Very nice! There are a couple of cosmetic issues though; the output contains the input twice over (I suspect a bug), and a final pass to remove any line consisting entirely of square brackets would be nice. One those are dealt with, I think that looks more human-readable as well as better for diffs.
The problem with relying on a manifest is that it massively cuts down on your potential input. At the moment, that's every mod out there - if it can work installed on vanilla DF (without graphics or dfhack), that install can be fed into the tool / converted to our format / stupidly merged. If we require a manifest, that shrinks the pool to those mods made with this tool in mind or manually updated or compatibility by someone, which is to say no mods at all. So requiring a manifest is fine, so long as we can derive a sensible one from the mod alone, and the defaults aren't too restrictive. Good ways to use it would be to show extra information to the user (author, update link, etc), or helpful but non-critical info for the program - eg known non-conflicting mods (useful for mods that were split up, program then ignores detected conflicts between them as false), base raws version, etc. Again though, the program should work well enough without a manifest file.
Complicated problems in the raws following multiple merges: there's probably something possible with comparing the before and after line identifiers in diffs and working out if two are intending to apply to the same area, even if the content at that line has changed. This would deal with a couple of the problems noted so far.
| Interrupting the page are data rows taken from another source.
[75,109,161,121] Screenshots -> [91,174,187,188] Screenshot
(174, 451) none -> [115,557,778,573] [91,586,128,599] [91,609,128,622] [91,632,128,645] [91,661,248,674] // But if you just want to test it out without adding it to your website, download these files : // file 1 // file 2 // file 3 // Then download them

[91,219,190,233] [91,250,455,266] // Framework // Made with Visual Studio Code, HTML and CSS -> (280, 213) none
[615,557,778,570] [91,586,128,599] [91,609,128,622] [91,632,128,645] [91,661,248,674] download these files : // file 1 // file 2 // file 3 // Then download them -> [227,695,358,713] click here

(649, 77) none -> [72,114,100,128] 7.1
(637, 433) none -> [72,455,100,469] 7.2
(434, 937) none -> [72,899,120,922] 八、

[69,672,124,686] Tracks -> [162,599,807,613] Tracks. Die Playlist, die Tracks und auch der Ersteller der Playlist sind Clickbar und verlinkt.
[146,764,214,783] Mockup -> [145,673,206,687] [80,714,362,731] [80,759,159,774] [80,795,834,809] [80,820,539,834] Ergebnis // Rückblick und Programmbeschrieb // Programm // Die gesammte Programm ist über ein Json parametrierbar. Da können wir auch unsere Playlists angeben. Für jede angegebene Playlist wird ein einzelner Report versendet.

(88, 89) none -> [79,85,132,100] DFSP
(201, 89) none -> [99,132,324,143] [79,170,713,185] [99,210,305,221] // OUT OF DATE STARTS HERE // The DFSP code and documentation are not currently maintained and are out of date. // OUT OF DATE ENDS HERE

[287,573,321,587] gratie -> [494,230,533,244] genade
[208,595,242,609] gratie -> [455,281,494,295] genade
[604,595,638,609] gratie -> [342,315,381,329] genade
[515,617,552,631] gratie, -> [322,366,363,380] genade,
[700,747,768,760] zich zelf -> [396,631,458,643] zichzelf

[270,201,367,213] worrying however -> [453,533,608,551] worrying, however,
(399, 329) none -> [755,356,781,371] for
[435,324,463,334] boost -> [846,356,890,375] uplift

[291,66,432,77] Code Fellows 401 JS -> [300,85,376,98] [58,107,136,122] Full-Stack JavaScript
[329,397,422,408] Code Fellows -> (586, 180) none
The order might be:
- transform all mod folders into our format, permanently (once ever per mod)
- create (temporary) flattened raws for vanilla and all mods (once per run)
- create a diff between flat vanilla and each flat mod (once per run)
- select mods to load and load order, and each time this changes:
* analyse diffs in order; if changed areas overlap reject merge and return first overlapping mod
- attempt merges in order; if any fail reject the merge and return first non-merging mod
- if merge was rejected inform the user which mod caused failure, otherwise offer new raws
I think at this point we're mostly talking over how to do the starred point to avoid false-positives in merge-ability. While I think this would work enough of the time to ignore the edge cases, I don't have enough modding experience to really tell. Tying for zero false positives (ie merges that should have been refused) if probably futile, because we'd be back to one mod at a time. I'm still focussing on normal diffs rather than something raw-aware because it's so much faster to build; we can improve the system after it exists.
And in the end we can add a label to use at own risk, explain that modding can lead to a broken game and while we try it's not perfect, and if the new world they generate is broken - that's what modding is like sometimes!